08.04.13
Dixon proposes 50% cut in hospital services
Half of all hospital services should be delivered in community settings closer to patients’ homes, the chair of the NHS Alliance has stated.
Dr Michael Dixon, a GP and a member of NHE’s editorial board, said this could cut “an awful lot of fat” from the NHS budget, and make care more patient-friendly.
He admitted that such a move would be politically difficult, but suggested that it was necessary, particularly in the case of elderly patients.
Dr Dixon told the Guardian: “A very large amount of what's currently done in hospitals could or should be done elsewhere. I think 50%. The implications are that hospitals would need to downsize and become places where you go if you are very ill or need very specialist care and not places where you go for more generalist care or where you can be looked after in the community.”
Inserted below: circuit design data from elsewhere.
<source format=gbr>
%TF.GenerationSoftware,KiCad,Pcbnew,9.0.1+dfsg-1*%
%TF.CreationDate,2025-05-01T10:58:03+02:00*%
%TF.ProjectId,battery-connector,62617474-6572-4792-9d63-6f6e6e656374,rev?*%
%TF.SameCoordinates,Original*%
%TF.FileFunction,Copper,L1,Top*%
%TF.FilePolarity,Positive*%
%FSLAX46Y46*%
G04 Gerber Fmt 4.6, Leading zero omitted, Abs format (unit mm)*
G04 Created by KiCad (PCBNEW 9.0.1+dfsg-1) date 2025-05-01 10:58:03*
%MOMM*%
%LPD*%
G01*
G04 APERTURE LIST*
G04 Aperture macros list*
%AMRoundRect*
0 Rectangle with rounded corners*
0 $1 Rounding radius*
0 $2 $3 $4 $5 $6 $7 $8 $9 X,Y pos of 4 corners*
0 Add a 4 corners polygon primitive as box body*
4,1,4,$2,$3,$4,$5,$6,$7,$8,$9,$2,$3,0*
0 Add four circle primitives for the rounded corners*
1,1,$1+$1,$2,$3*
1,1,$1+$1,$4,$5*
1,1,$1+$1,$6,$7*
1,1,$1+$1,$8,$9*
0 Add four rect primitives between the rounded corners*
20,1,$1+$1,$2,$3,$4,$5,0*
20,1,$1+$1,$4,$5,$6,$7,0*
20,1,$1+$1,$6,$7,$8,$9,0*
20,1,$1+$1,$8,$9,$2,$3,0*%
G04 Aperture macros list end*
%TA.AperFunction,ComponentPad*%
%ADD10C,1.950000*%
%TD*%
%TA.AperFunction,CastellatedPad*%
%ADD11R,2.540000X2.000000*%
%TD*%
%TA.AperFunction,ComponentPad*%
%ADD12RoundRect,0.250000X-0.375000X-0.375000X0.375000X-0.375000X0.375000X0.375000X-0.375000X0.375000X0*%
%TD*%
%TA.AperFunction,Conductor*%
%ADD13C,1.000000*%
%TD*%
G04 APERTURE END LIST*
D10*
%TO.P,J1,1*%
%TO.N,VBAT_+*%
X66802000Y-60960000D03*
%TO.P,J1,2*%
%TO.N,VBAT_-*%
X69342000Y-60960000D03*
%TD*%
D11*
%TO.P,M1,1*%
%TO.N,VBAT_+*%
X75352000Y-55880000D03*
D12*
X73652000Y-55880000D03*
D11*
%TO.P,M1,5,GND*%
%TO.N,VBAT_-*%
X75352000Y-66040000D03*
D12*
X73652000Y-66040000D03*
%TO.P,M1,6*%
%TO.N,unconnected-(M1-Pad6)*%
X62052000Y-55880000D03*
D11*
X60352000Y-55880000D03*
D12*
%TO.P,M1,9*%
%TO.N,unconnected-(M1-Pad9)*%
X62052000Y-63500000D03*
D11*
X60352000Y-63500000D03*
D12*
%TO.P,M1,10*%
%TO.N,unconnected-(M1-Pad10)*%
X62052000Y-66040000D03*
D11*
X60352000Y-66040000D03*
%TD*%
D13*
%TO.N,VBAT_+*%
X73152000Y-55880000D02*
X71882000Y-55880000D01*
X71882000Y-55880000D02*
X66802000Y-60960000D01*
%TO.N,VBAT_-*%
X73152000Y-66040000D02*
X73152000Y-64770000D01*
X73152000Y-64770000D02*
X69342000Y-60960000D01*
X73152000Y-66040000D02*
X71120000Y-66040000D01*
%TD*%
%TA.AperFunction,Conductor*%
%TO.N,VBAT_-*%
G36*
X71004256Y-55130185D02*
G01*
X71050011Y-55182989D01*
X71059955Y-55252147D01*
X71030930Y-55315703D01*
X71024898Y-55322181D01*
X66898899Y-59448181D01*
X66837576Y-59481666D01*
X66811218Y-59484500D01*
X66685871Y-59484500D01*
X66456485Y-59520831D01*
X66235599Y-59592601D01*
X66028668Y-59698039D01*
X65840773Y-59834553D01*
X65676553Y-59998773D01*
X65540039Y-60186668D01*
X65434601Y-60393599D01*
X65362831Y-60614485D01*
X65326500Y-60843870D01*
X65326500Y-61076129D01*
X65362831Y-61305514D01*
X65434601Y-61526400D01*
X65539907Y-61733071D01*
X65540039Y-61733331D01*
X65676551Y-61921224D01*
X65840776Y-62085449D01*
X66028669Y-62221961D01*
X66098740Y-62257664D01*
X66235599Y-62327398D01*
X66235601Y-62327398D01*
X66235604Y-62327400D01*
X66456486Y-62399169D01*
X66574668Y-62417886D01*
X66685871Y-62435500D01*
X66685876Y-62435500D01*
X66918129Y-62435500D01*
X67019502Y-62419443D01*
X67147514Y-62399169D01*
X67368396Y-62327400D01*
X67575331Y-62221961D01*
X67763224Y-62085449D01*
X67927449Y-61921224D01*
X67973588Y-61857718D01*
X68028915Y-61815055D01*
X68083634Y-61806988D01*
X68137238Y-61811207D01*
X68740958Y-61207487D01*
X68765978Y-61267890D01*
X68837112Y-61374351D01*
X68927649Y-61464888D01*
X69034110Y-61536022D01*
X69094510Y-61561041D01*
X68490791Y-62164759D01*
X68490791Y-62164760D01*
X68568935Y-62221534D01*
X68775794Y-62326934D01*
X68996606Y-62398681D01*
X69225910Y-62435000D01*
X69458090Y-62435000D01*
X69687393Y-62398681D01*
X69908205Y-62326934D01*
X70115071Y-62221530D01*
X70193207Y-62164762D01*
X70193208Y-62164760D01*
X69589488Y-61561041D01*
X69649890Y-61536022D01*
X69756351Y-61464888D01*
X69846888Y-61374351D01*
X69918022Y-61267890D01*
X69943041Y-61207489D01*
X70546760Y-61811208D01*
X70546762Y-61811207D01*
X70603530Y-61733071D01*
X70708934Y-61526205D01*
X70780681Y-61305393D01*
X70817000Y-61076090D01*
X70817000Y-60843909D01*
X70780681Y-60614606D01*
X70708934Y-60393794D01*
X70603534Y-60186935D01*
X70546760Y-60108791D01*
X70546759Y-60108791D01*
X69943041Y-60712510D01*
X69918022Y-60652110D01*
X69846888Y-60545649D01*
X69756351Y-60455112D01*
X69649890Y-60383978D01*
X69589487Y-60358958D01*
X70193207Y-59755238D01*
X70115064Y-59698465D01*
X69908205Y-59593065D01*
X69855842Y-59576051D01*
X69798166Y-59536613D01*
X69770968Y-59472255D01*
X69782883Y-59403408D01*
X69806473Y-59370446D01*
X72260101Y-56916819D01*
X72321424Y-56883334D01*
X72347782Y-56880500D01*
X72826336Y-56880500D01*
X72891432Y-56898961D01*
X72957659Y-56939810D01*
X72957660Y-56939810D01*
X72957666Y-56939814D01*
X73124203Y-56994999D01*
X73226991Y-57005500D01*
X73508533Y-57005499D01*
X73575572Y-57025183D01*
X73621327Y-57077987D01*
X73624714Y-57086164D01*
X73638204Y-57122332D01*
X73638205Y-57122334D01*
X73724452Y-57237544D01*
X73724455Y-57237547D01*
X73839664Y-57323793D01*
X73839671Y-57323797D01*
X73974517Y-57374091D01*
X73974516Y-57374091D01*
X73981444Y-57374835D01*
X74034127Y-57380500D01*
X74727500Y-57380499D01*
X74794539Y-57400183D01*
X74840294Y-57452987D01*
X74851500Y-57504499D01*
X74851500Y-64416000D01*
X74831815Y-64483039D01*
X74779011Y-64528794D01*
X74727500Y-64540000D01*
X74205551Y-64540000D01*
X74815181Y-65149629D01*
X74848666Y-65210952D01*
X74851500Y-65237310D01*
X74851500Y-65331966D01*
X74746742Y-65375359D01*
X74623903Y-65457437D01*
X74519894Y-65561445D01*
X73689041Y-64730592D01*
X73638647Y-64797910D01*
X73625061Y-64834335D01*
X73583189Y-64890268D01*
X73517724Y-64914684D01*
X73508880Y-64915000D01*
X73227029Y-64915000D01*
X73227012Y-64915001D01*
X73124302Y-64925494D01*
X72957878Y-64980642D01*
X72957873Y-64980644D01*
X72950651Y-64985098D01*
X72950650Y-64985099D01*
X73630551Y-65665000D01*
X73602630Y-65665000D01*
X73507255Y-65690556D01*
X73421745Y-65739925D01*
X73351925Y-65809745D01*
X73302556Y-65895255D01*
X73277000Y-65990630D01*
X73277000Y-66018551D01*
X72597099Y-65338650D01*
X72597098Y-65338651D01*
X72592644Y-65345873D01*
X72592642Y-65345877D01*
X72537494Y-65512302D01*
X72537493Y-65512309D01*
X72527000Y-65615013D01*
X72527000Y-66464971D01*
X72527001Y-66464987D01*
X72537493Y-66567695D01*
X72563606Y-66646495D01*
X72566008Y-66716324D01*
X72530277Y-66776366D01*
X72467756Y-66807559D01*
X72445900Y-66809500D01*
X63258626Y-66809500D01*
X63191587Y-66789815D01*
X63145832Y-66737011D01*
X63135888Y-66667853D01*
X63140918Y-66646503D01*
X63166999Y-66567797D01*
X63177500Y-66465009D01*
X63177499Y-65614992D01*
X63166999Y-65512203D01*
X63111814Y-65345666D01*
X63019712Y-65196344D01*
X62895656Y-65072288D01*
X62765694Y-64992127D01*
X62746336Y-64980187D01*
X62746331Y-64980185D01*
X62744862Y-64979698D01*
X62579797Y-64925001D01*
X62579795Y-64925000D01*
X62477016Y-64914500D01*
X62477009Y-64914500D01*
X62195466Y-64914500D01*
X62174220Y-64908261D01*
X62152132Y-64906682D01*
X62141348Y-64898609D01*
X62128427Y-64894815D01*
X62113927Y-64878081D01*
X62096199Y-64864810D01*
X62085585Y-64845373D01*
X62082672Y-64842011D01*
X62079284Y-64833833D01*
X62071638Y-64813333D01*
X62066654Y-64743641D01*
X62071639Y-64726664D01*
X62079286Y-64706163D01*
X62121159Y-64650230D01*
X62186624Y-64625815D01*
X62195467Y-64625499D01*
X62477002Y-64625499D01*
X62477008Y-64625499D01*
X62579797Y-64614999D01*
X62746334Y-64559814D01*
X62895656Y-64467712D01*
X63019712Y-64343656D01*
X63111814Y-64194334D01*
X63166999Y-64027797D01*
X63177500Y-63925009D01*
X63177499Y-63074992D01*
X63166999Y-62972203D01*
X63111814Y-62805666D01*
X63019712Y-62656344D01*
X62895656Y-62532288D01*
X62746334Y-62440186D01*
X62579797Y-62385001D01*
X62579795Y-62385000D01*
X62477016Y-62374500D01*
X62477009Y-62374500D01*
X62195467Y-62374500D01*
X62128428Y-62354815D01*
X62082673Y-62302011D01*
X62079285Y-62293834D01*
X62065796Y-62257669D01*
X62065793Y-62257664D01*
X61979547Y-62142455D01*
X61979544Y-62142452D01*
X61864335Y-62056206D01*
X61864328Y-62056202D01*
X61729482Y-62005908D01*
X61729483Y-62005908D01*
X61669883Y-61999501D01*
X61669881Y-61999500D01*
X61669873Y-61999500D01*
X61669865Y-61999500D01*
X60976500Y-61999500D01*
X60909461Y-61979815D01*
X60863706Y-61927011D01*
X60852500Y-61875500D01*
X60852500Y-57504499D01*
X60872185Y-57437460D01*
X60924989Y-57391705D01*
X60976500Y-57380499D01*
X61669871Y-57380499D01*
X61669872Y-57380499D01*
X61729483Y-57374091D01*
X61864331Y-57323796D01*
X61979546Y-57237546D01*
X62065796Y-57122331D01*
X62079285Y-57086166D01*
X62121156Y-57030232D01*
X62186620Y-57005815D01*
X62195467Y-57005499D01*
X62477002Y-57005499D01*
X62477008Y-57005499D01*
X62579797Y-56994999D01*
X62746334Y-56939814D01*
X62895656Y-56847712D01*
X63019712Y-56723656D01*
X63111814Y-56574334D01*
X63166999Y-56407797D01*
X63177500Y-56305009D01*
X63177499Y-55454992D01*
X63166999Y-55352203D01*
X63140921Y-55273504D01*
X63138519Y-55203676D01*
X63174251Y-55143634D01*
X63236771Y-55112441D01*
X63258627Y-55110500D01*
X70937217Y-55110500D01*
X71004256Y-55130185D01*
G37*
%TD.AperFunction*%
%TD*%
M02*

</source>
NHS Confederation chief executive Mike Farrar agreed that public attitude to hospitals needed to change and said: “We need to explain to people that there are better ways in which we can care for people and that the aim should be to keep people living independently out of hospitals for longer. But to do that we need to take some of the money that goes into hospitals and put it into primary care and community care services instead.”
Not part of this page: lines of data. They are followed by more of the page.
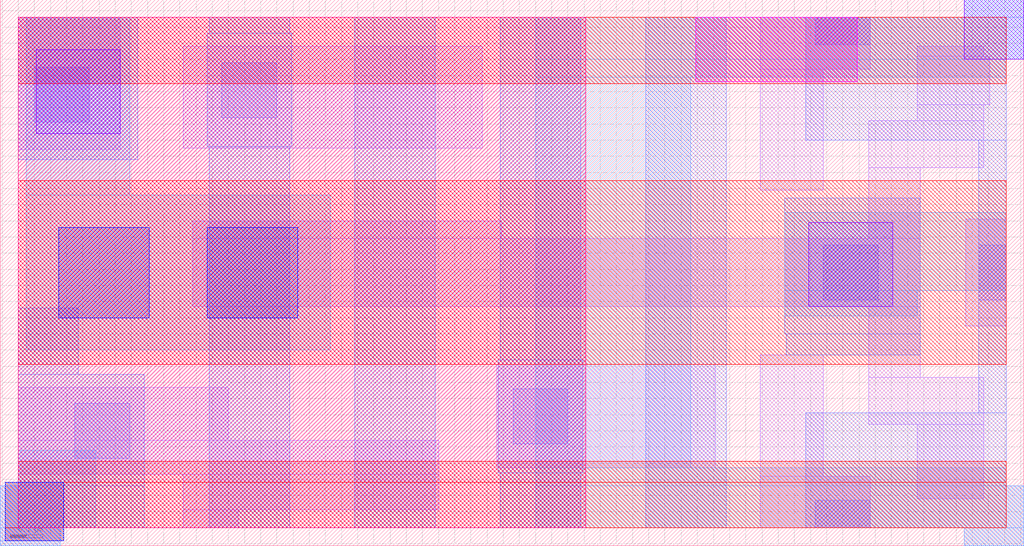
<source format=lef>
# Copyright 2020 The SkyWater PDK Authors
#
# Licensed under the Apache License, Version 2.0 (the "License");
# you may not use this file except in compliance with the License.
# You may obtain a copy of the License at
#
#     https://www.apache.org/licenses/LICENSE-2.0
#
# Unless required by applicable law or agreed to in writing, software
# distributed under the License is distributed on an "AS IS" BASIS,
# WITHOUT WARRANTIES OR CONDITIONS OF ANY KIND, either express or implied.
# See the License for the specific language governing permissions and
# limitations under the License.
#
# SPDX-License-Identifier: Apache-2.0

VERSION 5.7 ;
  NOWIREEXTENSIONATPIN ON ;
  DIVIDERCHAR "/" ;
  BUSBITCHARS "[]" ;
MACRO sky130_fd_bd_sram__sram_dp_swldrv_opt2bi
  CLASS BLOCK ;
  FOREIGN sky130_fd_bd_sram__sram_dp_swldrv_opt2bi ;
  ORIGIN  0.055000  0.055000 ;
  SIZE  3.165000 BY  1.690000 ;
  OBS
    LAYER li1 ;
      RECT 0.000000 0.165000 1.300000 0.270000 ;
      RECT 0.000000 0.270000 0.650000 0.435000 ;
      RECT 0.000000 1.170000 0.315000 1.580000 ;
      RECT 0.510000 0.000000 0.680000 0.055000 ;
      RECT 0.510000 0.055000 1.300000 0.165000 ;
      RECT 0.510000 1.175000 1.435000 1.490000 ;
      RECT 0.540000 0.685000 2.790000 0.895000 ;
      RECT 0.540000 0.895000 1.495000 0.950000 ;
      RECT 1.480000 0.185000 2.155000 0.505000 ;
      RECT 2.295000 0.000000 2.635000 0.160000 ;
      RECT 2.295000 0.160000 2.490000 0.535000 ;
      RECT 2.295000 1.045000 2.490000 1.420000 ;
      RECT 2.295000 1.420000 2.635000 1.580000 ;
      RECT 2.630000 0.320000 2.985000 0.465000 ;
      RECT 2.630000 0.465000 2.790000 0.685000 ;
      RECT 2.630000 0.895000 2.790000 1.115000 ;
      RECT 2.630000 1.115000 2.985000 1.260000 ;
      RECT 2.780000 0.090000 2.985000 0.320000 ;
      RECT 2.780000 1.260000 2.985000 1.310000 ;
      RECT 2.780000 1.310000 3.005000 1.460000 ;
      RECT 2.780000 1.460000 2.985000 1.490000 ;
      RECT 2.930000 0.625000 3.055000 0.955000 ;
    LAYER mcon ;
      RECT 0.050000 1.255000 0.220000 1.425000 ;
      RECT 0.175000 0.215000 0.345000 0.385000 ;
      RECT 0.630000 1.270000 0.800000 1.440000 ;
      RECT 1.530000 0.260000 1.700000 0.430000 ;
      RECT 2.465000 0.000000 2.635000 0.085000 ;
      RECT 2.465000 1.495000 2.635000 1.580000 ;
      RECT 2.490000 0.705000 2.660000 0.875000 ;
      RECT 2.970000 0.705000 3.055000 0.875000 ;
    LAYER met1 ;
      RECT -0.055000 -0.055000 0.130000 0.000000 ;
      RECT -0.055000  0.000000 0.390000 0.130000 ;
      RECT  0.000000  0.130000 0.390000 0.475000 ;
      RECT  0.000000  0.475000 0.185000 0.680000 ;
      RECT  0.000000  1.140000 0.370000 1.580000 ;
      RECT  0.585000  1.180000 0.845000 1.530000 ;
      RECT  0.590000  0.000000 0.840000 1.180000 ;
      RECT  0.590000  1.530000 0.840000 1.580000 ;
      RECT  1.040000  0.000000 1.290000 1.580000 ;
      RECT  1.485000  0.170000 1.745000 0.520000 ;
      RECT  1.490000  0.000000 1.740000 0.170000 ;
      RECT  1.490000  0.520000 1.740000 1.580000 ;
      RECT  1.940000  0.000000 2.190000 1.580000 ;
      RECT  2.370000  0.600000 2.790000 1.020000 ;
      RECT  2.375000  0.535000 2.790000 0.600000 ;
      RECT  2.435000  0.000000 3.110000 0.130000 ;
      RECT  2.435000  0.130000 3.055000 0.355000 ;
      RECT  2.435000  1.200000 3.055000 1.450000 ;
      RECT  2.435000  1.450000 3.110000 1.580000 ;
      RECT  2.925000 -0.055000 3.110000 0.000000 ;
      RECT  2.925000  1.580000 3.110000 1.635000 ;
      RECT  2.970000  0.355000 3.055000 1.200000 ;
    LAYER met2 ;
      RECT -0.055000 -0.055000 0.130000 -0.040000 ;
      RECT -0.055000 -0.040000 0.140000  0.000000 ;
      RECT -0.055000  0.000000 0.240000  0.130000 ;
      RECT -0.040000  0.130000 0.240000  0.140000 ;
      RECT  0.000000  0.140000 0.240000  0.240000 ;
      RECT  0.025000  0.550000 0.965000  1.030000 ;
      RECT  0.025000  1.030000 0.345000  1.580000 ;
      RECT  1.600000  0.000000 3.110000  0.130000 ;
      RECT  1.600000  0.130000 3.055000  0.185000 ;
      RECT  1.600000  0.185000 2.080000  1.395000 ;
      RECT  1.600000  1.395000 3.055000  1.450000 ;
      RECT  1.600000  1.450000 3.110000  1.580000 ;
      RECT  2.370000  0.655000 2.780000  0.735000 ;
      RECT  2.370000  0.735000 3.055000  0.975000 ;
      RECT  2.925000 -0.055000 3.110000  0.000000 ;
      RECT  2.925000  1.580000 3.110000  1.635000 ;
    LAYER met3 ;
      RECT -0.040000 -0.040000 0.140000 0.000000 ;
      RECT -0.040000  0.000000 3.055000 0.140000 ;
      RECT  0.000000  0.140000 3.055000 0.205000 ;
      RECT  0.000000  0.505000 3.055000 1.075000 ;
      RECT  0.000000  1.375000 3.055000 1.580000 ;
    LAYER nwell ;
      RECT 0.000000 0.000000 1.755000 1.580000 ;
    LAYER pwell ;
      RECT 2.095000 1.380000 2.595000 1.580000 ;
    LAYER via ;
      RECT 0.055000 1.220000 0.315000 1.480000 ;
      RECT 2.445000 0.685000 2.705000 0.945000 ;
      RECT 2.925000 1.450000 3.110000 1.635000 ;
    LAYER via2 ;
      RECT -0.040000 -0.040000 0.140000 0.140000 ;
      RECT  0.125000  0.650000 0.405000 0.930000 ;
      RECT  0.585000  0.650000 0.865000 0.930000 ;
  END
END sky130_fd_bd_sram__sram_dp_swldrv_opt2bi
END LIBRARY

</source>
But a BMA spokesman said that taking “an arbitrarily defined chunk of services away from hospitals would threaten their financial stability” and added that the answer was instead a rational, long-term approach to service planning.
A spokesman for NHS England said: “There is no doubt that delivering the best possible care for patients at a time of economic austerity is going to be very challenging and that we need to adapt the way that services are delivered in order to provide the best possible to today's patients.
“It is really important that there is a full debate about these issues. It is also really important that our new GP commissioners are ready to lead this debate with us. We need them to help the NHS face its strategic challenges and the difficult decisions that will in some cases be involved. We therefore welcome Dr Michael Dixon's contribution to the debate.”